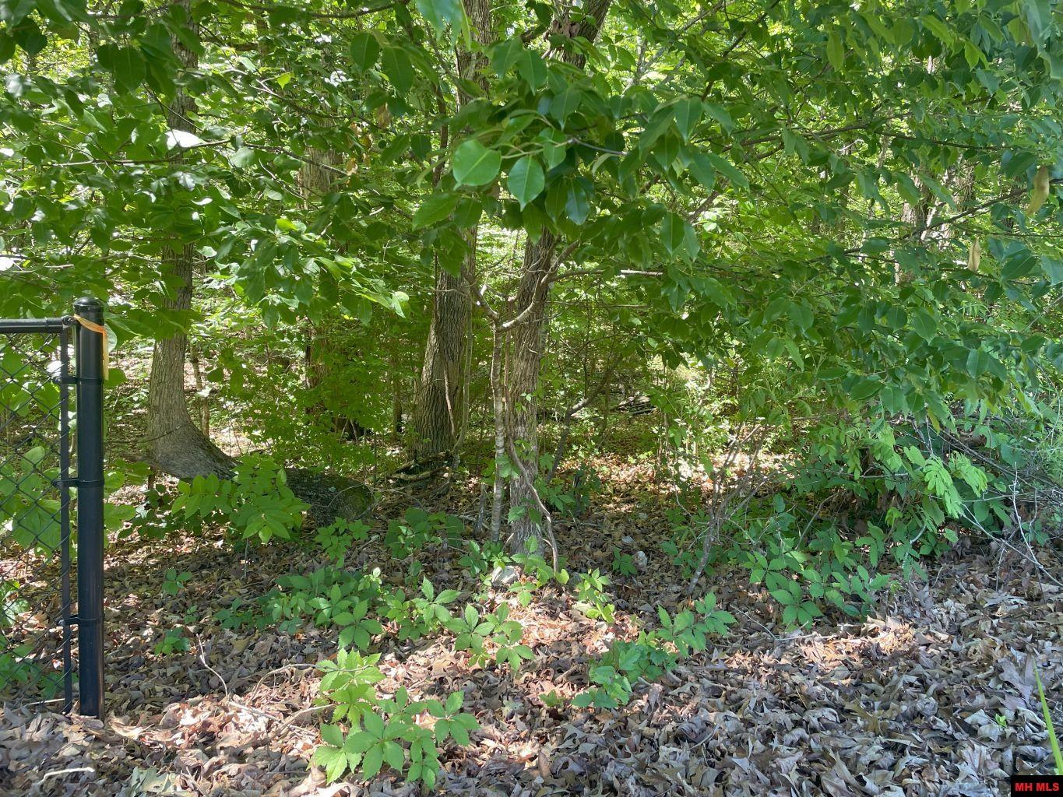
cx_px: 532
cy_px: 398
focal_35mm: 26
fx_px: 798
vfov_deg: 53.1
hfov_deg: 67.3
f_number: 1.6
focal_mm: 4.2
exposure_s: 1/121
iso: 64
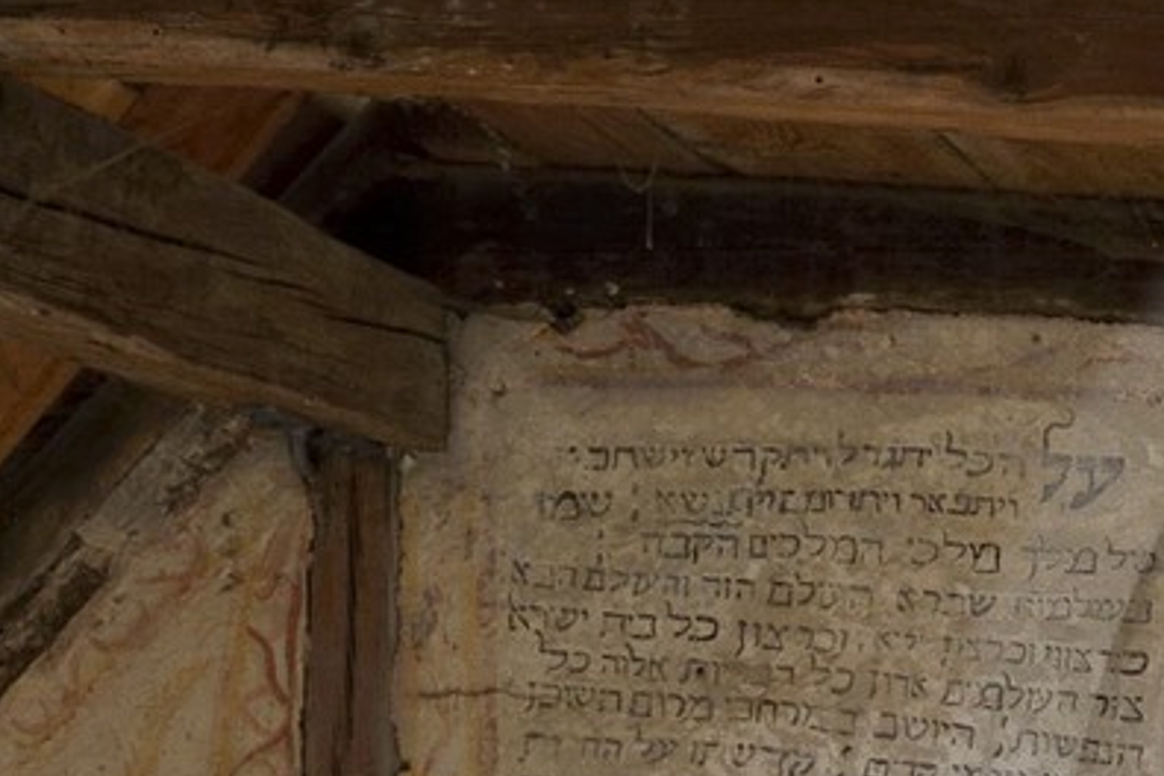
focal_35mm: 97
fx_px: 3136
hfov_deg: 17.0
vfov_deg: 13.6
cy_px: 1014
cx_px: 2134
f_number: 6.3
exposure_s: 1/1.67
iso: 800
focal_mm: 24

————————

◆ Directive
With the pictures omitted, print precisely the lines from the one with "focal_mm: 4.2" to the final line of the records, both included.

◆ Your response
focal_mm: 4.2
exposure_s: 1/121
iso: 64
focal_35mm: 97
fx_px: 3136
hfov_deg: 17.0
vfov_deg: 13.6
cy_px: 1014
cx_px: 2134
f_number: 6.3
exposure_s: 1/1.67
iso: 800
focal_mm: 24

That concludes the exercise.